IL-33, a member of IL-1 famliy, has been found to upregulate in COPD and to correlate with an increased risk of exacerbations and lung function impairment.[41] Previous studies showed that exposure to CS can induce a chain of systemic responses not only IL-33 production in epithelial cells but also in peripheral blood mononuclear cells, which induces persistent activation of immune system favoring COPD progression[42]. However, in our study, we didn’t find the association of IL-33 level with the extent of emphysema. A weak correlation was observed between the serum expression of IL-33 and IL-35. Several previous studies have observed the counterbalance of IL-33 and IL-35 in the inflammatory diseases. Shamji et al observed that IL-35 inhibited IL-5 and IL-13 production by ILC2s in the presence of IL-33[43]. Nie et al’s study on the nasal epithelial-derived proinflammatory cytokines showed that IL-35 inhibited the production of IL-33 from nasal epithelial cells[44]. Liu et al’s study on the CS and HDM-exposure mice model considered the interplay of IL-33 and IL-35 in the development of lung inflammation[36]. Based on the weak positive correlation between IL-33 and IL-35, we considered there might be a more complex cytokines’ network including IL-33 and IL-35 in the chronic inflammation progression in COPD which need further investigation.

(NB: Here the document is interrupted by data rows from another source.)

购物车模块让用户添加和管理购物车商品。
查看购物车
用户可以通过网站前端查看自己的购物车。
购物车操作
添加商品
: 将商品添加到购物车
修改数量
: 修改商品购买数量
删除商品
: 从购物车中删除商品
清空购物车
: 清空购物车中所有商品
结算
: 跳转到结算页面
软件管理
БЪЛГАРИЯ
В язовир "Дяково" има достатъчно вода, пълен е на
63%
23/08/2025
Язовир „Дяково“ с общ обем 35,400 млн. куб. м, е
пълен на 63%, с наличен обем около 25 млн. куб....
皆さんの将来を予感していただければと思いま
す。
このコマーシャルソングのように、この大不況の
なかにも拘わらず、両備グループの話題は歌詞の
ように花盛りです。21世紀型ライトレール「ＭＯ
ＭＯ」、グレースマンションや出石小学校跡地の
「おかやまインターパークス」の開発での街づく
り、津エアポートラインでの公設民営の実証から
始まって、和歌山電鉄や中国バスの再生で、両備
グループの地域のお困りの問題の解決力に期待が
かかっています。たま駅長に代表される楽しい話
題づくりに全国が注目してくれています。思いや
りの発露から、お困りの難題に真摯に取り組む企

There were some limitations in this study. First, the number of patients enrolled with COPD was relatively small. However, all enrolled patients met inclusion criteria and provided integrated clinical data. Second, we haven’t measured the concentrations of IL-35 and IL-37 in lung tissues or sputum samples. Also, our assessment was performed in patients with stable COPD and we did not evaluate serum IL-35 and IL-37 levels in exacerbated conditions of COPD. These questions could be investigated in future to make more profound understanding of complex networks of anti-inflammatory cytokines in the progression of chronic inflammation in COPD.
In conclusion, we found that the serum IL-35 and IL-37 were decreased significantly in severe emphysema subtype. IL-35, but not IL-37, was correlated with BMI and mMRC score. Lower IL-35 concentrations, lower BMI and worse mMRC score were independently associated with severe emphysema subtype.